Patienten benötigen auch in Zukunft die Beratung und Untersuchung durch Fachkräfte, wenn sie orthopädische Hilfsmittel erhalten. Agieren Patienten in Eigenregie, kann es zu Passformproblemen und Komplikationen kommen.
Bandagen, Orthesen oder Prothesen erfüllen ihre Bestimmung nur, wenn sie perfekt sitzen. Anderenfalls können sie zu Schäden führen, sagen die Deutsche Gesellschaft für Orthopädie und Unfallchirurgie (DGOU) und der Berufsverband für Orthopädie und Unfallchirurgie (BVOU). Sie reagieren damit auf einen Vorstoß der Krankenkassen, die in Zukunft das Verfahren so vereinfachen wollen, dass jeder sein Rezept vom Arzt per Smartphone erhalten und bei einem Hersteller online bestellen kann.
„Aus Sicht der Orthopäden und Unfallchirurgen ist bei Hilfsmitteln eine durch Fachexperten erforderliche individuelle Verordnung, Beratung, Anpassung und Kontrolle des Hilfsmittels zwingend erforderlich, um den Behandlungs-Qualitätsstandard zu garantieren.
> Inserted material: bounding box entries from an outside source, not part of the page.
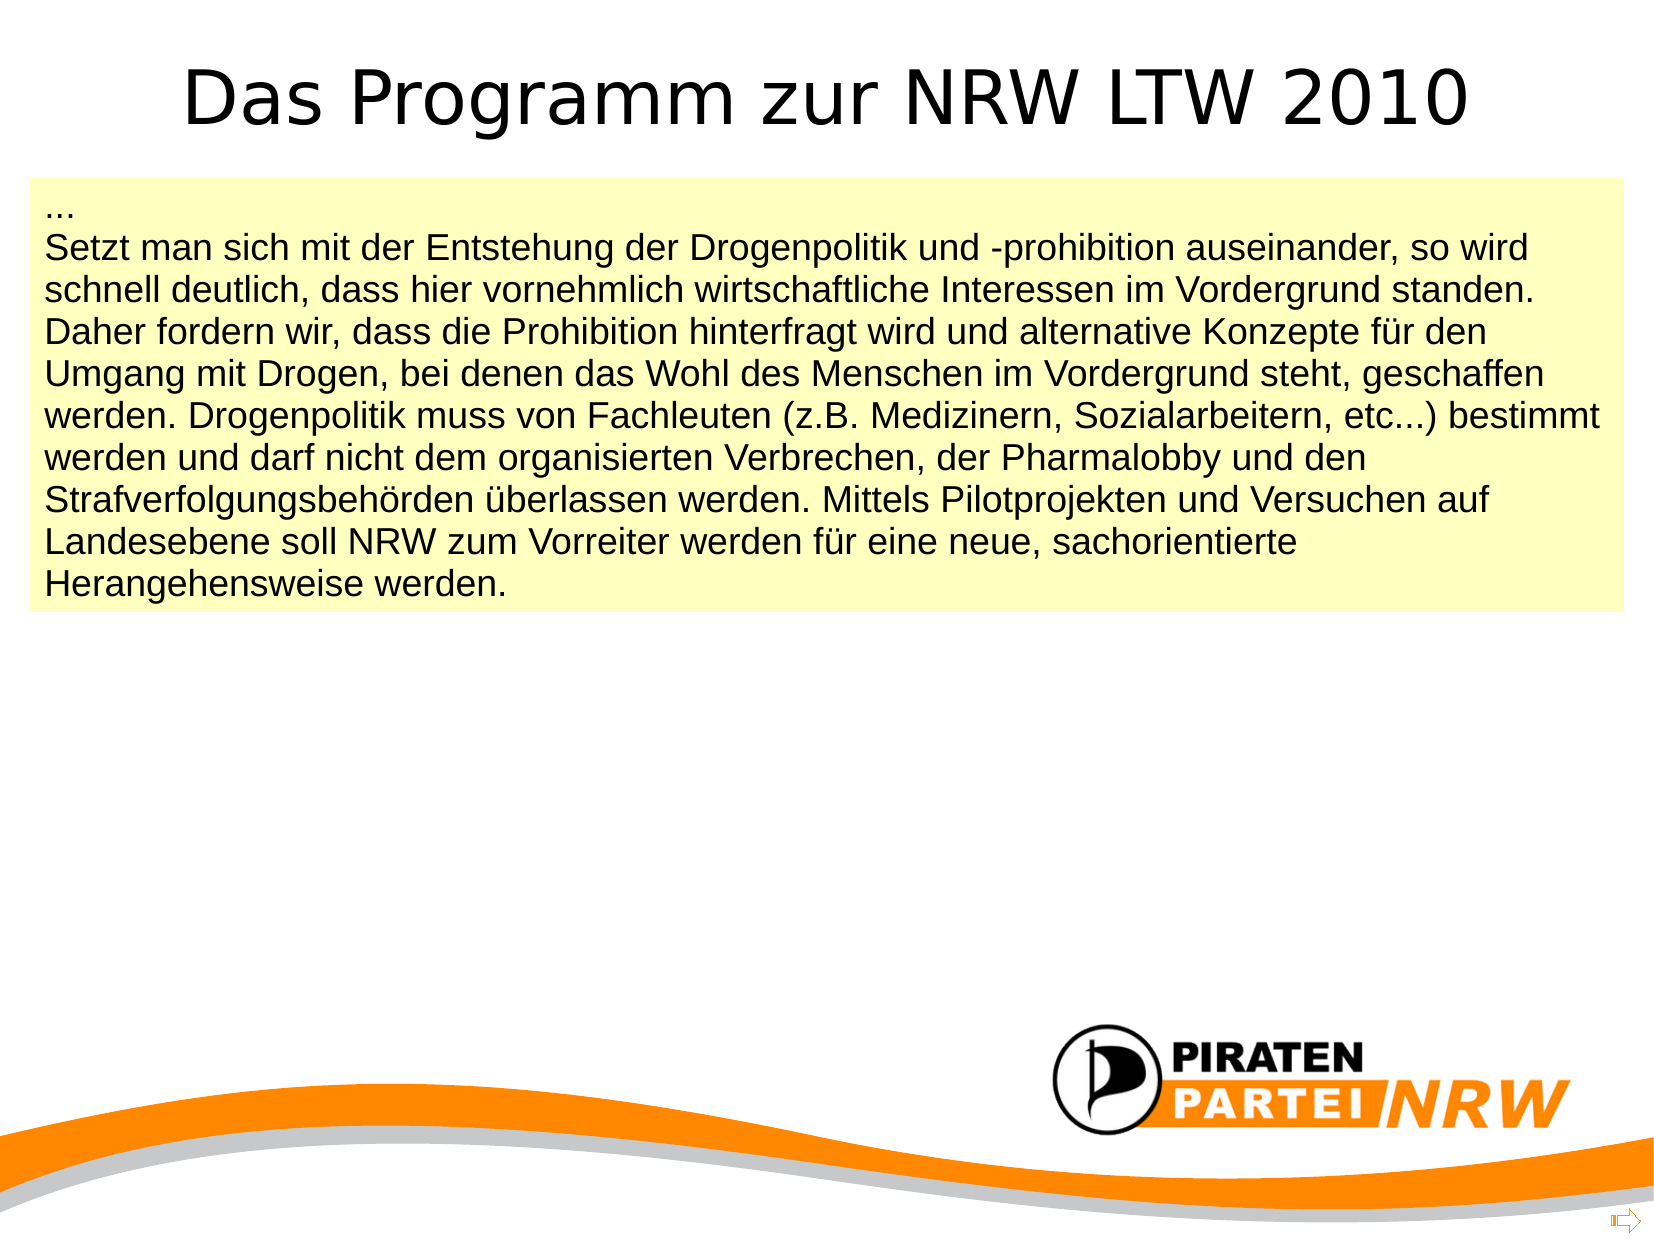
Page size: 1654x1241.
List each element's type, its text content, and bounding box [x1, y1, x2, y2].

title Das Programm zur NRW LTW 2010 [82, 54, 1571, 143]
picture [1045, 1021, 1579, 1140]
table_header ... Setzt man sich mit der Entstehung der Drogenpolitik und -prohibition auseinander, so wird schnell deutlich, dass hier vornehmlich wirtschaftliche Interessen im Vordergrund standen. Daher fordern wir, dass die Prohibition hinterfragt wird und alternative Konzepte für den Umgang mit Drogen, bei denen das Wohl des Menschen im Vordergrund steht, geschaffen werden. Drogenpolitik muss von Fachleuten (z.B. Medizinern, Sozialarbeitern, etc...) bestimmt werden und darf nicht dem organisierten Verbrechen, der Pharmalobby und den Strafverfolgungsbehörden überlassen werden. Mittels Pilotprojekten und Versuchen auf Landesebene soll NRW zum Vorreiter werden für eine neue, sachorientierte Herangehensweise werden. [30, 178, 1624, 612]
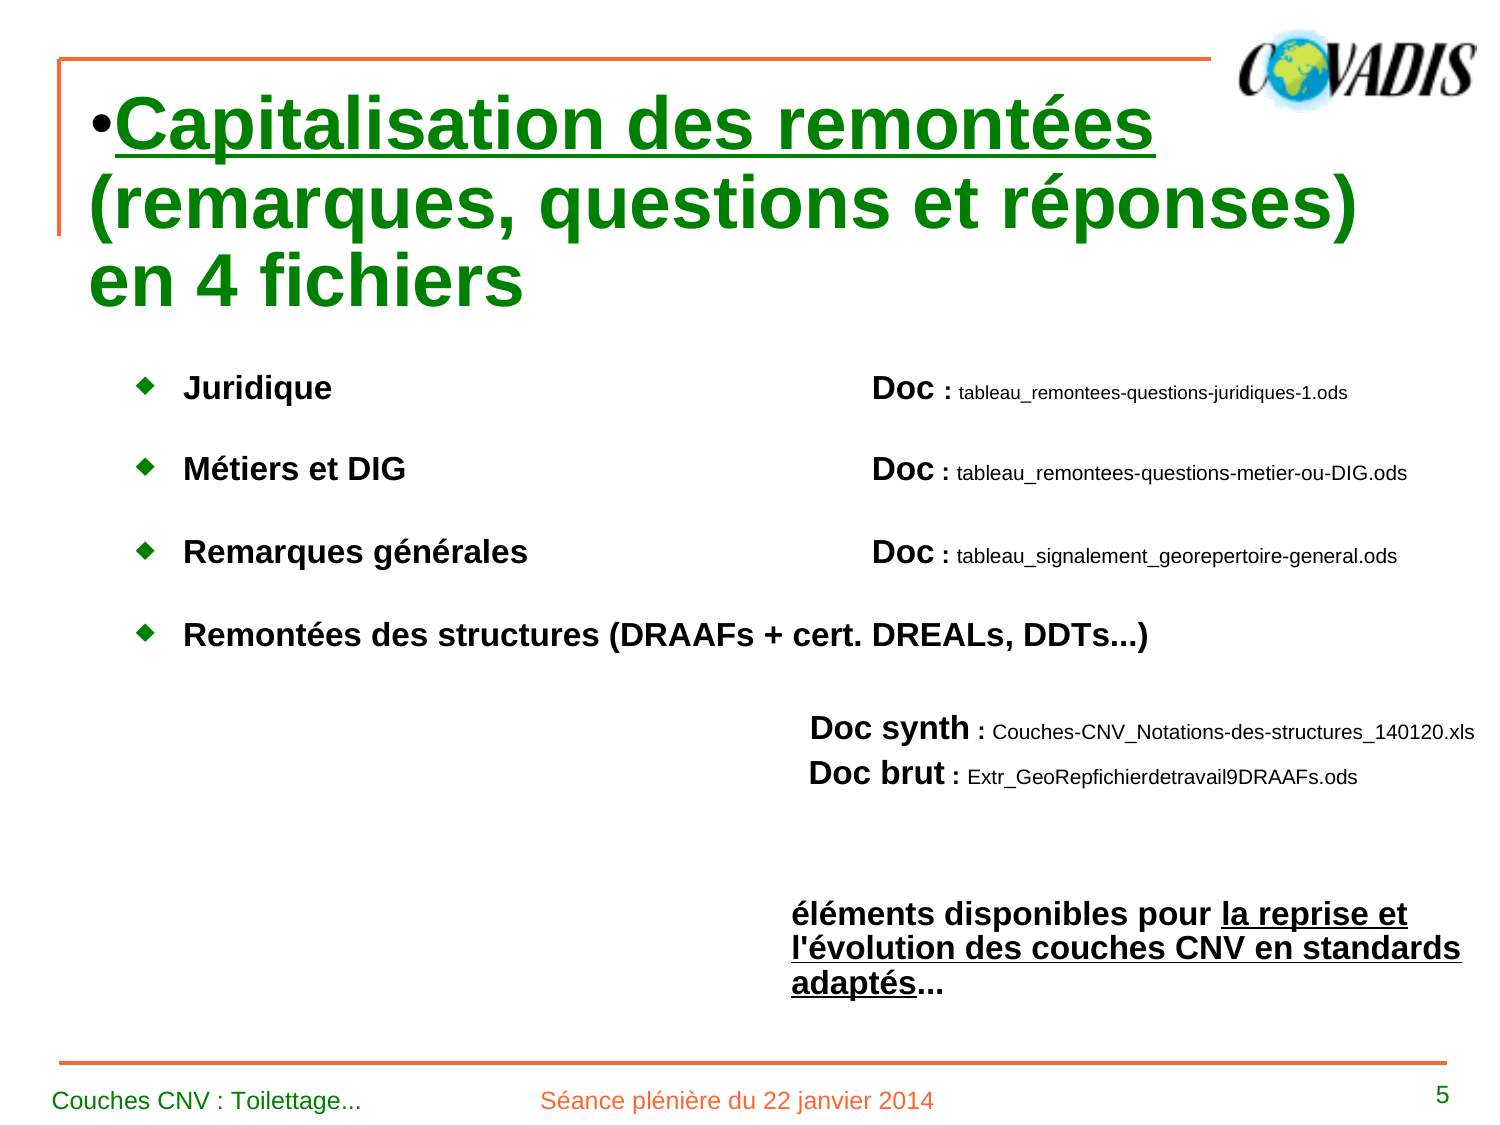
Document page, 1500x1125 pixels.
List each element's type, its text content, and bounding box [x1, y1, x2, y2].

picture [1238, 29, 1477, 113]
title Capitalisation des remontées (remarques, questions et réponses) en 4 fichiers [88, 84, 1447, 325]
list Juridique Doc : tableau_remontees-questions-juridiques-1.ods Métiers et DIG Doc : tableau_remontees-questions-metier-ou-DIG.ods Remarques générales Doc : tableau_signalement_georepertoire-general.ods Remontées des structures (DRAAFs + cert. DREALs, DDTs...) Doc synth : Couches-CNV_Notations-des-structures_140120.xls Doc brut : Extr_GeoRepfichierdetravail9DRAAFs.ods éléments disponibles pour la reprise et l'évolution des couches CNV en standards adaptés... [29, 367, 1477, 1014]
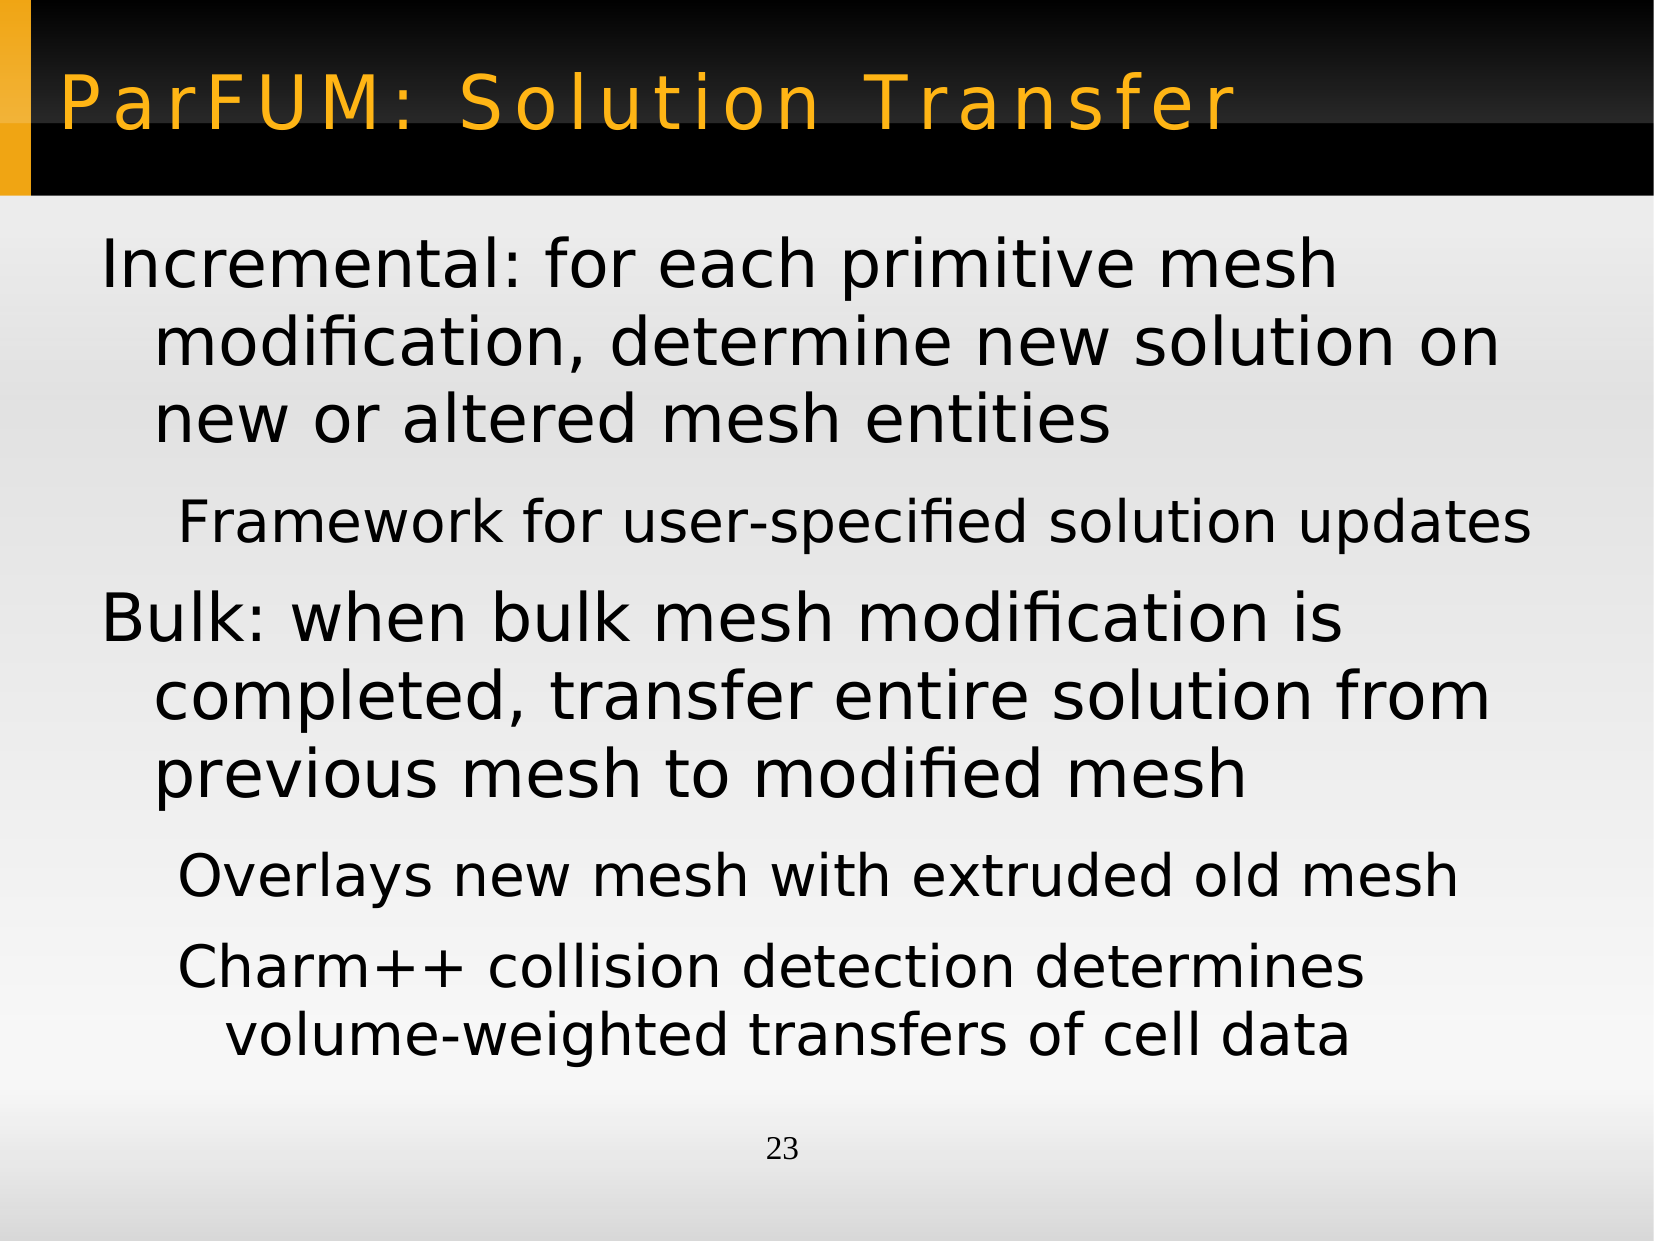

Anderenfalls besteht ein hohes Risiko, dass teure Hilfsmittel ohne Erfolg zur Anwendung gebracht werden oder es gar zu Schäden bei den versorgten Patientinnen und Patienten kommen kann“, sagt DGOU-Präsident Prof. Maximilian Rudert, Ärztlicher Direktor der Orthopädischen Klinik König-Ludwig-Haus.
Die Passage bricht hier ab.